Segment Open

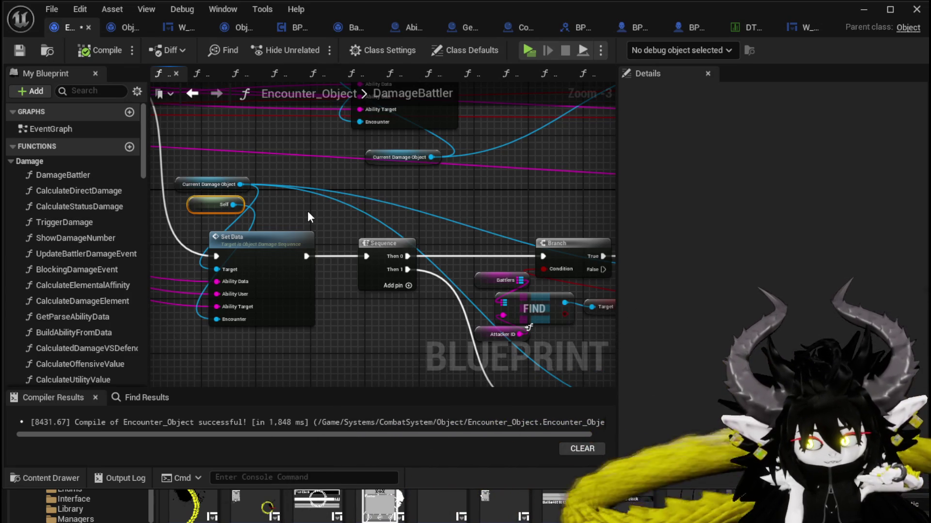
pyautogui.scroll(-1, 308, 211)
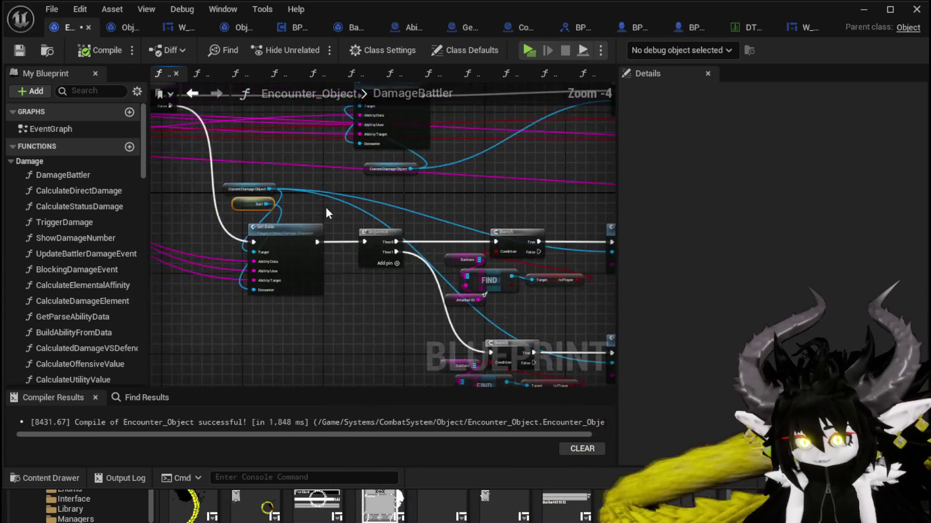
pyautogui.moveTo(499, 236)
pyautogui.mouseDown()
pyautogui.moveTo(265, 251)
pyautogui.moveTo(461, 262)
pyautogui.moveTo(384, 260)
pyautogui.moveTo(303, 182)
pyautogui.moveTo(400, 153)
pyautogui.moveTo(285, 158)
pyautogui.moveTo(329, 194)
pyautogui.moveTo(388, 216)
pyautogui.moveTo(357, 206)
pyautogui.mouseUp()
pyautogui.scroll(1, 345, 245)
pyautogui.scroll(-1, 237, 243)
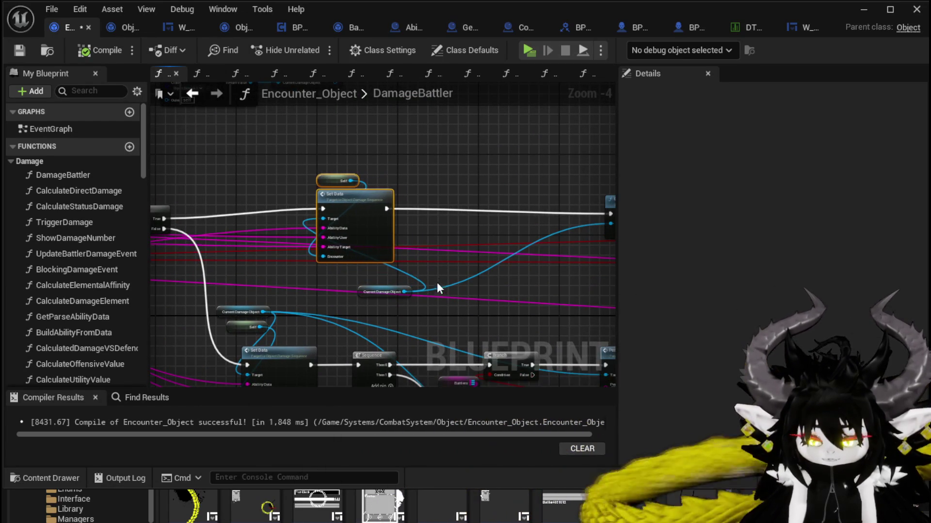
pyautogui.moveTo(437, 282)
pyautogui.mouseDown()
pyautogui.moveTo(377, 242)
pyautogui.moveTo(409, 196)
pyautogui.mouseUp()
# - Open the lower Set Data node's SetData function in Object_DamageSequence
pyautogui.click(380, 177)
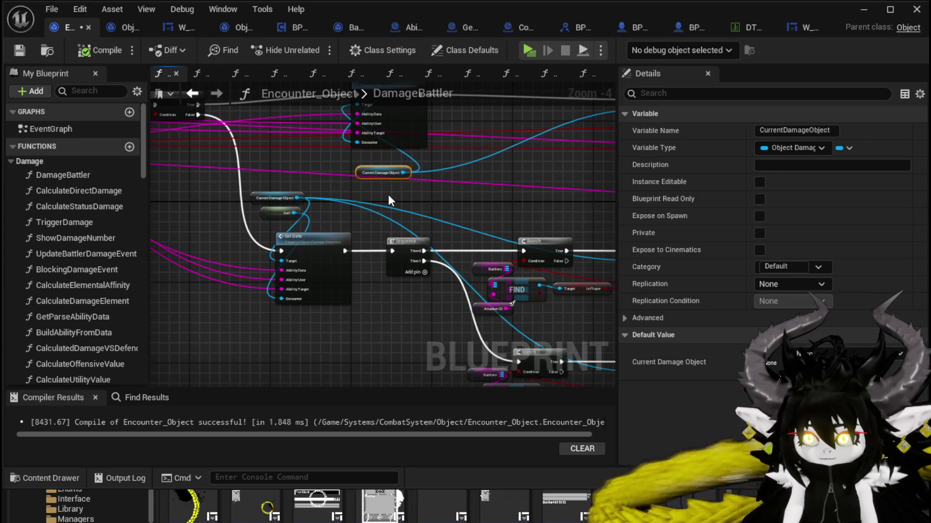
pyautogui.scroll(2, 388, 199)
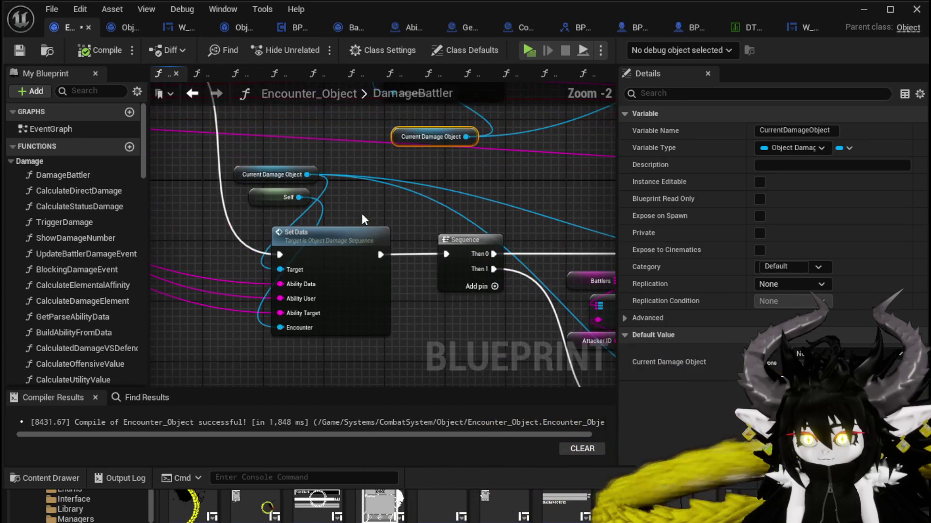
pyautogui.click(362, 214)
pyautogui.moveTo(406, 316); pyautogui.dragTo(379, 272)
pyautogui.click(333, 282)
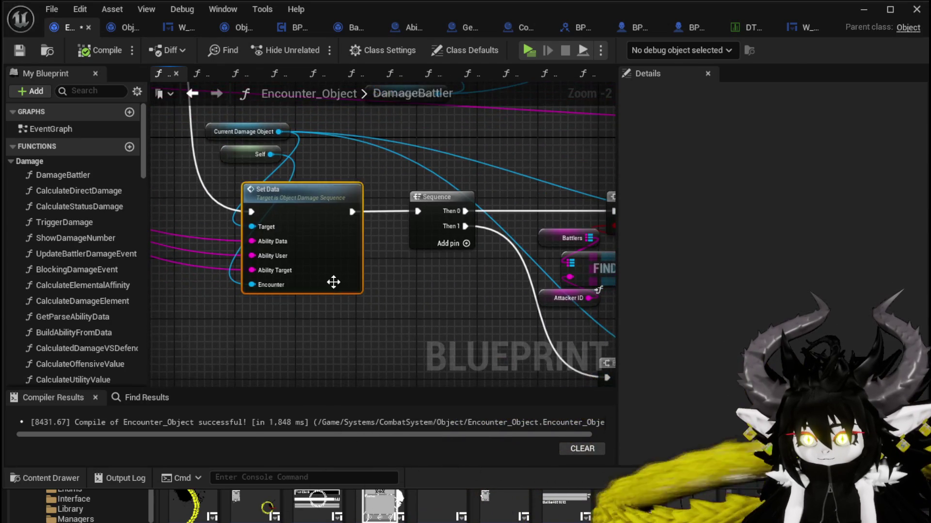
pyautogui.doubleClick(334, 282)
pyautogui.scroll(-2, 427, 269)
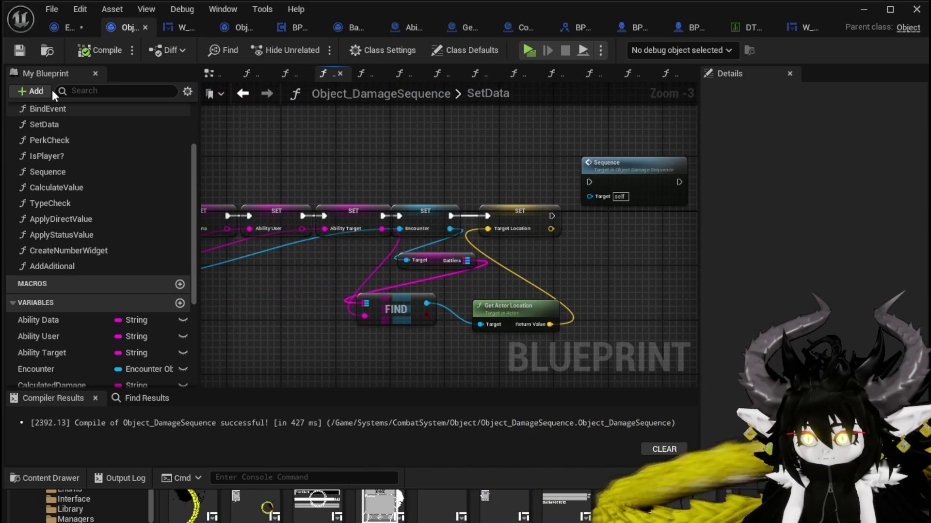
# - Save Encounter_Object, reopen SetData and move its entry node up and left
pyautogui.click(57, 29)
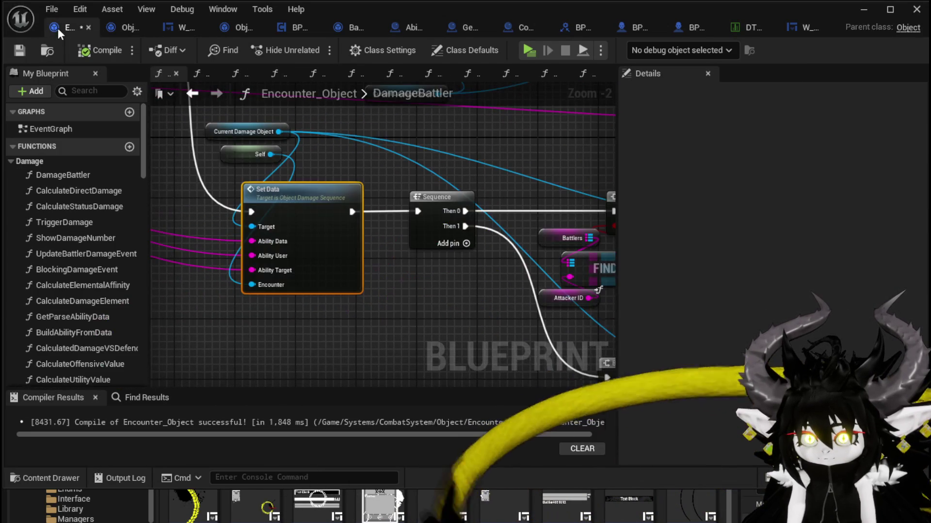
pyautogui.click(22, 48)
pyautogui.doubleClick(286, 192)
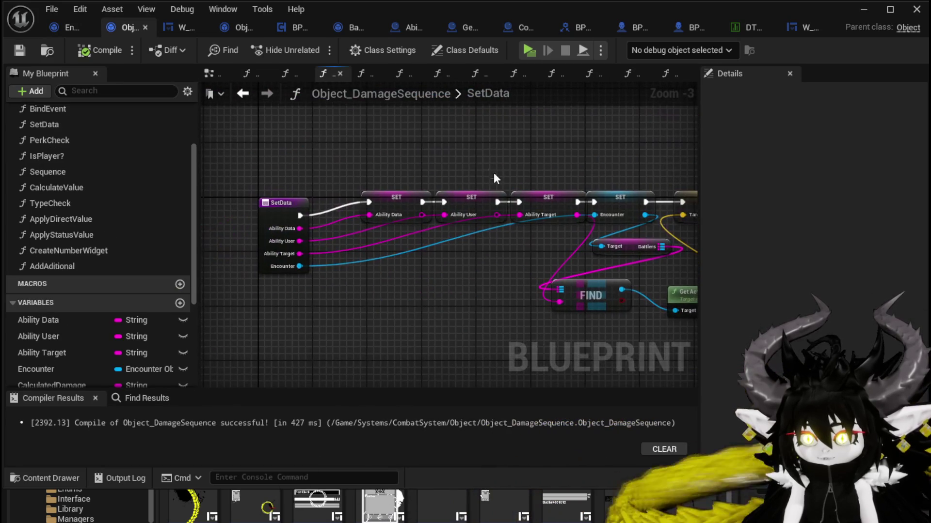
pyautogui.moveTo(278, 203); pyautogui.dragTo(270, 190)
pyautogui.click(398, 161)
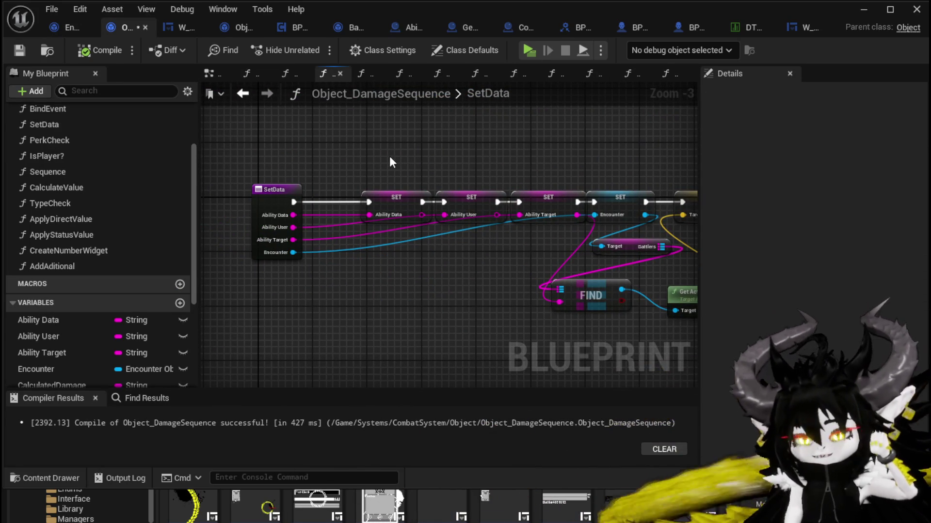
pyautogui.moveTo(341, 123); pyautogui.dragTo(266, 135)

Segment Closed

→ **REQUIRED ACTION**: Transcribe the listing above in full and exactly; no pictures belong in the copy.

→ **ANSWER TO THE PROBLEM**:
pyautogui.scroll(-1, 308, 211)
pyautogui.moveTo(499, 236)
pyautogui.mouseDown()
pyautogui.moveTo(265, 251)
pyautogui.moveTo(461, 262)
pyautogui.moveTo(384, 260)
pyautogui.moveTo(303, 182)
pyautogui.moveTo(400, 153)
pyautogui.moveTo(285, 158)
pyautogui.moveTo(329, 194)
pyautogui.moveTo(388, 216)
pyautogui.moveTo(357, 206)
pyautogui.mouseUp()
pyautogui.scroll(1, 345, 245)
pyautogui.scroll(-1, 237, 243)
pyautogui.moveTo(437, 282)
pyautogui.mouseDown()
pyautogui.moveTo(377, 242)
pyautogui.moveTo(409, 196)
pyautogui.mouseUp()
# - Open the lower Set Data node's SetData function in Object_DamageSequence
pyautogui.click(380, 177)
pyautogui.scroll(2, 388, 199)
pyautogui.click(362, 214)
pyautogui.moveTo(406, 316); pyautogui.dragTo(379, 272)
pyautogui.click(333, 282)
pyautogui.doubleClick(334, 282)
pyautogui.scroll(-2, 427, 269)
# - Save Encounter_Object, reopen SetData and move its entry node up and left
pyautogui.click(57, 29)
pyautogui.click(22, 48)
pyautogui.doubleClick(286, 192)
pyautogui.moveTo(278, 203); pyautogui.dragTo(270, 190)
pyautogui.click(398, 161)
pyautogui.moveTo(341, 123); pyautogui.dragTo(266, 135)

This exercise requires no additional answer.